The Oklahoma Bar Association’s Jim Calloway made the point that even though technology has given lawyers greater autonomy than ever in choosing when and where they work, disasters, such as the bombing in Oklahoma City 11 years ago, reveal how interdependent we still are. You may have a plan that covers every aspect mentioned in this article—but what if ATMs are down and you need cash for essentials?
In addition, try to ensure that at least one staff person stays current with new technologies—did you know you can get wireless access for your laptop through your cell phone?—and update digital gadgets as soon as it’s economically feasible to do so.
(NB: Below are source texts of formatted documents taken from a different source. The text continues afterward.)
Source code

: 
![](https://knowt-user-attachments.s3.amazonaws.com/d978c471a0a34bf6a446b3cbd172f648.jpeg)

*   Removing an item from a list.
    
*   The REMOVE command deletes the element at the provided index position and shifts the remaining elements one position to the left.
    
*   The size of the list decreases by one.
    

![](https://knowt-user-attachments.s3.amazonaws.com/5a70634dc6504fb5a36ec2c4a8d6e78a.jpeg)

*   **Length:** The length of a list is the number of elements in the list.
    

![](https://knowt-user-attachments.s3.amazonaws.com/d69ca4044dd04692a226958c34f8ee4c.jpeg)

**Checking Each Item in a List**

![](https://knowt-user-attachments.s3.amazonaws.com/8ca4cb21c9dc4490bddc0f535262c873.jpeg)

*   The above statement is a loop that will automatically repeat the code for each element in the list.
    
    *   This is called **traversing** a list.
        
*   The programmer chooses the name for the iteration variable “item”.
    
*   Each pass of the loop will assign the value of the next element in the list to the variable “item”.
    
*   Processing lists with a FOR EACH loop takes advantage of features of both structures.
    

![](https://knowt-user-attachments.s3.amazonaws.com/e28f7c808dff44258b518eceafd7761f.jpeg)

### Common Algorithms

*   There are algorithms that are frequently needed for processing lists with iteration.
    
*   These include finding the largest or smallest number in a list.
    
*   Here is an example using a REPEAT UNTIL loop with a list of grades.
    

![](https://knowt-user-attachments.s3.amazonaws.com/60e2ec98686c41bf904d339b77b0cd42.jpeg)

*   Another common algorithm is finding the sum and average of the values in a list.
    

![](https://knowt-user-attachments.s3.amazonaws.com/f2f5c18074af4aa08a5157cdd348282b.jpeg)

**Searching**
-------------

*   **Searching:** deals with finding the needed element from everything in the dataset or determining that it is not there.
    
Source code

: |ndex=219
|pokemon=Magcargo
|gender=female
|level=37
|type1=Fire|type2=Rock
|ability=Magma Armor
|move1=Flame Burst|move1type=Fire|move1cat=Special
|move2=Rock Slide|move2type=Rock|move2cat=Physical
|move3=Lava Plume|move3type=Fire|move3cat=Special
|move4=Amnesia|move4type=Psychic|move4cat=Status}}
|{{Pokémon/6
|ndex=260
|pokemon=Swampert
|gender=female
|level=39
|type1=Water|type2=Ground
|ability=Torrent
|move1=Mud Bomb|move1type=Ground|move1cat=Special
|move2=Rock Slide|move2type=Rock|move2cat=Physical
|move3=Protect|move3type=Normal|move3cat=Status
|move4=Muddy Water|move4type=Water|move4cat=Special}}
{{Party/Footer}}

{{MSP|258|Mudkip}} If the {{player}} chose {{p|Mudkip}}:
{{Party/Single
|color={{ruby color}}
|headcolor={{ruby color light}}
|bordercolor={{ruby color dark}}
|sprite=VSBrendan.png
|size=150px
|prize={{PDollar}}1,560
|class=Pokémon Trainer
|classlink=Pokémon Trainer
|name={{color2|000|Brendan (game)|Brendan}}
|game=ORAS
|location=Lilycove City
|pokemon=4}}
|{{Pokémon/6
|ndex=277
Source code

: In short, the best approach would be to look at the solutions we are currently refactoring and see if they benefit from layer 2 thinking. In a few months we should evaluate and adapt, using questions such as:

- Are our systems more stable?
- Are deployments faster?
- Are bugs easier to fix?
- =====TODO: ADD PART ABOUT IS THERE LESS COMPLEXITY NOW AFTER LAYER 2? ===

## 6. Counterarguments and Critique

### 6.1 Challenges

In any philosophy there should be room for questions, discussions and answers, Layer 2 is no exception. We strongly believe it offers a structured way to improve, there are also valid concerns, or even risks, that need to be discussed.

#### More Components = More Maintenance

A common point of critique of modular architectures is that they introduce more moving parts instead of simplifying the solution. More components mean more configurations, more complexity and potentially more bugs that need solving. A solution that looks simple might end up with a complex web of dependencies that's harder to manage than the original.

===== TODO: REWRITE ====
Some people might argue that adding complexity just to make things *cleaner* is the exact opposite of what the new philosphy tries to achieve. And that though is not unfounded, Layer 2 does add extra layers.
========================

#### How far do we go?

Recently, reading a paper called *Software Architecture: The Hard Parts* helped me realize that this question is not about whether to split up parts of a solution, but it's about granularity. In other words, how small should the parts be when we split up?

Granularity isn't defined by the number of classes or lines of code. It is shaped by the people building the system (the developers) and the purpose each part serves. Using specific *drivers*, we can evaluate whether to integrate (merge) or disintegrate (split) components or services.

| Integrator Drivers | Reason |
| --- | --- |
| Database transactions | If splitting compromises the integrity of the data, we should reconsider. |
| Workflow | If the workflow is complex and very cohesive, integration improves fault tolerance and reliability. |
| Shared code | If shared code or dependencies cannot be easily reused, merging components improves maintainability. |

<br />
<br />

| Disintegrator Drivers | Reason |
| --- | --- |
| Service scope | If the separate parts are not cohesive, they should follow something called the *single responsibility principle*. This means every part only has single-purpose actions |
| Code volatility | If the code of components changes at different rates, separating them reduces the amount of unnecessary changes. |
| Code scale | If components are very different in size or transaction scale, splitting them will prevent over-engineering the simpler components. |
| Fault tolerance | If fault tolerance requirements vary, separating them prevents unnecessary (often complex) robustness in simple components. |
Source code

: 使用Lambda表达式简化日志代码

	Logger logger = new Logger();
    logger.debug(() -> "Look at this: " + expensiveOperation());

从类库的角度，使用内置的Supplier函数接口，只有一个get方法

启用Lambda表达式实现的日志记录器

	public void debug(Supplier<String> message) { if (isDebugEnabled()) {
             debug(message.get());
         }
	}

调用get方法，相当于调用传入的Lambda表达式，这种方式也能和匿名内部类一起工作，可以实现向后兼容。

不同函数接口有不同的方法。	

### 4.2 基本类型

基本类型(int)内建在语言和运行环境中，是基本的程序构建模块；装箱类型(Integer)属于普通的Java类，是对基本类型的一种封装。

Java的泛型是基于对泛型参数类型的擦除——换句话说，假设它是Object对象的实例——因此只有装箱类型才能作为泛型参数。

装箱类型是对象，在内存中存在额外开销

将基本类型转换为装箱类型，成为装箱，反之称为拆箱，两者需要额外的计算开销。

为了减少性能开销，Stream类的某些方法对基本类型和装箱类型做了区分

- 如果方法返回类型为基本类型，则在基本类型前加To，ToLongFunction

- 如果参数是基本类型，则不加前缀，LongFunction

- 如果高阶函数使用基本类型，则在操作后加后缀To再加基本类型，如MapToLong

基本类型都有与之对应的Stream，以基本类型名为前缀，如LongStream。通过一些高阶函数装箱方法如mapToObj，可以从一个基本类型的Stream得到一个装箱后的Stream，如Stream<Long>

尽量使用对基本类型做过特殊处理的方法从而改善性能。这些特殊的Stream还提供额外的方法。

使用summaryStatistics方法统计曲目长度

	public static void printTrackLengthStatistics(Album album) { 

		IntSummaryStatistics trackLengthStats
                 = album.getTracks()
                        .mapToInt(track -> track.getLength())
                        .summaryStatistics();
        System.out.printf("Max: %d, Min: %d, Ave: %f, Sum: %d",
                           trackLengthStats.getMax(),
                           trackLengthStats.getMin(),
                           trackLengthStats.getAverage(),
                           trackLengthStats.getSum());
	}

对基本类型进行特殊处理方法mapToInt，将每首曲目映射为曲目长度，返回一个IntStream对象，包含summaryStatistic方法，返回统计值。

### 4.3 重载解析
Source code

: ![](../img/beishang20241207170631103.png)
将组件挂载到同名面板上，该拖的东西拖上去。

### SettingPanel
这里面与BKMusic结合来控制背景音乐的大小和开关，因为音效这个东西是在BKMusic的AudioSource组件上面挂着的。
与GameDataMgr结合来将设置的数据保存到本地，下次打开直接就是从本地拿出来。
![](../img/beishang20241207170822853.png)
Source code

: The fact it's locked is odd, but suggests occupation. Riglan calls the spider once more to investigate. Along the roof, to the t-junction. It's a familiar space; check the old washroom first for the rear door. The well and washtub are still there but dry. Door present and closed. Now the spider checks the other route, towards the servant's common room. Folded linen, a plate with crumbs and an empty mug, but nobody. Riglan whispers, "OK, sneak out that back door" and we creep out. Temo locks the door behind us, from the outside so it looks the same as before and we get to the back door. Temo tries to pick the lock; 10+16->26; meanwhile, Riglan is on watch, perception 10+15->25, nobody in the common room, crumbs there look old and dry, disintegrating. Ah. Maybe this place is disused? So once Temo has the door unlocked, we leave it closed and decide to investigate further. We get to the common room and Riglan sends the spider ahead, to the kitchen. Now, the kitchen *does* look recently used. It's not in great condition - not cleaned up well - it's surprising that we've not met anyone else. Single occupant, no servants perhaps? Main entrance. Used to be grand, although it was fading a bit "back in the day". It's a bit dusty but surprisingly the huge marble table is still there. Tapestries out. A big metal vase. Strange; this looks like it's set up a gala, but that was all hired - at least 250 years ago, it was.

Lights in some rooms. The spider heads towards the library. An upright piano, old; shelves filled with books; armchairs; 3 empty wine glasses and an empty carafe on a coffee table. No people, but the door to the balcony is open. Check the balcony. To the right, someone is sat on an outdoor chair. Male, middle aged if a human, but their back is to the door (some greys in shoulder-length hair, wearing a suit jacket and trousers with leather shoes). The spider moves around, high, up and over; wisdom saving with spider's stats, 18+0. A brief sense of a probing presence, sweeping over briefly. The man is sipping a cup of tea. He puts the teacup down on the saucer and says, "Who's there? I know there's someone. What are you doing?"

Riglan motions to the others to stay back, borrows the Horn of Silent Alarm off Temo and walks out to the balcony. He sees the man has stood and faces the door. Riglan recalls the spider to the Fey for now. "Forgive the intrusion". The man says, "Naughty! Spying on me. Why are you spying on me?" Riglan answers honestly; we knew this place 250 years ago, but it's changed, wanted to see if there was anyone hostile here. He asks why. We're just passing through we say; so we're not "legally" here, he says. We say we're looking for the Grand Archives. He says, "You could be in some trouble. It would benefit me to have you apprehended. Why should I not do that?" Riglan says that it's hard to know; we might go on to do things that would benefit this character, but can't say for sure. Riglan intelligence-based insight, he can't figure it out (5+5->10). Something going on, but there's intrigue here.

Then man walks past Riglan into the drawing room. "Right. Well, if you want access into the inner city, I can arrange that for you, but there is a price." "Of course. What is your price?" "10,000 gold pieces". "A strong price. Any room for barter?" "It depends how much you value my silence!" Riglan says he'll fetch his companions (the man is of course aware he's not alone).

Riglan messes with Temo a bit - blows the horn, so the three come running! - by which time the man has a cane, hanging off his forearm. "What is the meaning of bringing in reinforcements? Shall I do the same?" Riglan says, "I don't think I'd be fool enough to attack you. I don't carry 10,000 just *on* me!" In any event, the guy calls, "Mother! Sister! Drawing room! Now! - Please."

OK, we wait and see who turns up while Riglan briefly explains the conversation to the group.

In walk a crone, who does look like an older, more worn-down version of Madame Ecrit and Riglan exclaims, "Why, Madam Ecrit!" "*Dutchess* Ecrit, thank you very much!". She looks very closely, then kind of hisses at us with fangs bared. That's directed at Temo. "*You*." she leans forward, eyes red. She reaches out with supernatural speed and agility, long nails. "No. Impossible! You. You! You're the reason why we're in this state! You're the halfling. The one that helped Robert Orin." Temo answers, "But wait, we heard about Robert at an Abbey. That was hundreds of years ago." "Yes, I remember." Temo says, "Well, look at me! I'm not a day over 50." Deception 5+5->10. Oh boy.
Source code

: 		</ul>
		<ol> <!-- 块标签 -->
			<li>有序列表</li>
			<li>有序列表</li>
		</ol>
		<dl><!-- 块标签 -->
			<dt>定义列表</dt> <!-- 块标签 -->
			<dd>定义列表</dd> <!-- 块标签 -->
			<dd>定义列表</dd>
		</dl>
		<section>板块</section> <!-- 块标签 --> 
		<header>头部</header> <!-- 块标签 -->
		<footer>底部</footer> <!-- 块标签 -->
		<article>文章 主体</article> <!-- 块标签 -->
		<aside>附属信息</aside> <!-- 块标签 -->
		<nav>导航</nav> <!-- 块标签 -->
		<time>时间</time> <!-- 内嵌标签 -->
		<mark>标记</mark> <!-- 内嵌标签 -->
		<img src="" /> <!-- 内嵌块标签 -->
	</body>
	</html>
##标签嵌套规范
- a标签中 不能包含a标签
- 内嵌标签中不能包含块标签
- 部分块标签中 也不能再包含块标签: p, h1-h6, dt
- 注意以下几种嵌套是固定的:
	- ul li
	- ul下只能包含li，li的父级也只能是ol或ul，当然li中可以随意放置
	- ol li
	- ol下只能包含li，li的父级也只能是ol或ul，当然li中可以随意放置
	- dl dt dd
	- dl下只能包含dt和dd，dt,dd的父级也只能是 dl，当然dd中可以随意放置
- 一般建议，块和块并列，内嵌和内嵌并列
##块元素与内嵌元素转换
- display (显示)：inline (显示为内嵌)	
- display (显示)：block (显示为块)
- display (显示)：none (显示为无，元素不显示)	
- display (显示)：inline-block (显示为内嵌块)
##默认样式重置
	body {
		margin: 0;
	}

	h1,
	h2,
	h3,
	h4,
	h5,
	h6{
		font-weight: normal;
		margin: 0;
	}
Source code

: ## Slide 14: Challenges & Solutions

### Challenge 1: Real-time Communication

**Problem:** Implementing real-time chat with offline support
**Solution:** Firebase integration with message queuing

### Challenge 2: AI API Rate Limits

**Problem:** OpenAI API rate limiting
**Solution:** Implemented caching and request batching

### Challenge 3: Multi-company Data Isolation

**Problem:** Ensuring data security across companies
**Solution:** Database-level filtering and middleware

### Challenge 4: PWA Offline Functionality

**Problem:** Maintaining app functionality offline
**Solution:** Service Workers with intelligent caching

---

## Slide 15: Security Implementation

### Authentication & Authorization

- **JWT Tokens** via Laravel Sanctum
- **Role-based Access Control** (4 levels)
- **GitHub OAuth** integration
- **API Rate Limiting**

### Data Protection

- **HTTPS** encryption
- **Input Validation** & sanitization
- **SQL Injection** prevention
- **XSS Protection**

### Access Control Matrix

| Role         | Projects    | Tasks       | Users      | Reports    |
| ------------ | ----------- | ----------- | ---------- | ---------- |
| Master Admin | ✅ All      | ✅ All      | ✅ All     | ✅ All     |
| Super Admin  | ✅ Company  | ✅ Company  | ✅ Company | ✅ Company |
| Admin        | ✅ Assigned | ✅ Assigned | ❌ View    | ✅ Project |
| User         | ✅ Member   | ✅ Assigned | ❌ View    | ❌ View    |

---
Interestingly, Calloway believes that we’re at the point where paper files are more vulnerable than digital, and that paperless offices are easier to protect. If you can sell your members on this point, you will also be able to offer them a bunch of new member benefits. Two that Calloway mentioned specifically: Provide backup services, on a monthly/weekly basis, which would be helpful particularly to solos and small firms; and review basic malpractice requirements regarding documents (e.g., is paper required?) to see whether lobbying for change makes sense.
Make connections now
Offering one final category of advice from his bar’s experience following September 11, moderator Harold Rubenstein strongly suggested that bars reach out to government agencies and helping organizations before disaster strikes. Remember that FEMA is not the only source of help—make contact with Red Cross and United Way representatives, and with Catholic Charities and other, similar nongovernment organizations, he advised.
Get the credentialing process out of the way now for any services you may offer or receive, he said. Also, start reviewing existing laws and regulations—practice-specific and otherwise—that have proved problematic in other locations. “This is where bars are essential,” he said, “because the membership already has the knowledge and expertise that the governing bodies may not.”
Establish an official protocol for working with the attorney general’s office, and be sure the bar is listed on all aid materials as an official contact, Rubenstein advised. Finally, he said, put in place agreements to work with other firms or offices in other cities and states if circumstances warrant.
Laughter heals
Sadly, more than just a few bar associations have had to build their coping mechanisms the hard way, day by shocking day. Try to incorporate these and similar suggestions into your existing plans, and stay open to other strategies, the speakers advised.
Like Houchins, other speakers emphasized that it’s OK—and necessary—to laugh once in a while. Phelps suggested a bright side to keep in mind if your efforts to retrieve documents are unsuccessful. “If all else fails,” he joked, “at least you got rid of all that useless paperwork.”
And even Hurricane Katrina didn’t entirely dampen Larsen’s sense of humor. She brought with her a photo she had snapped of a quick-witted entrepreneur in the French Quarter, whose newly printed T-shirts read, “I looted New Orleans and all I got was this lousy T-shirt.”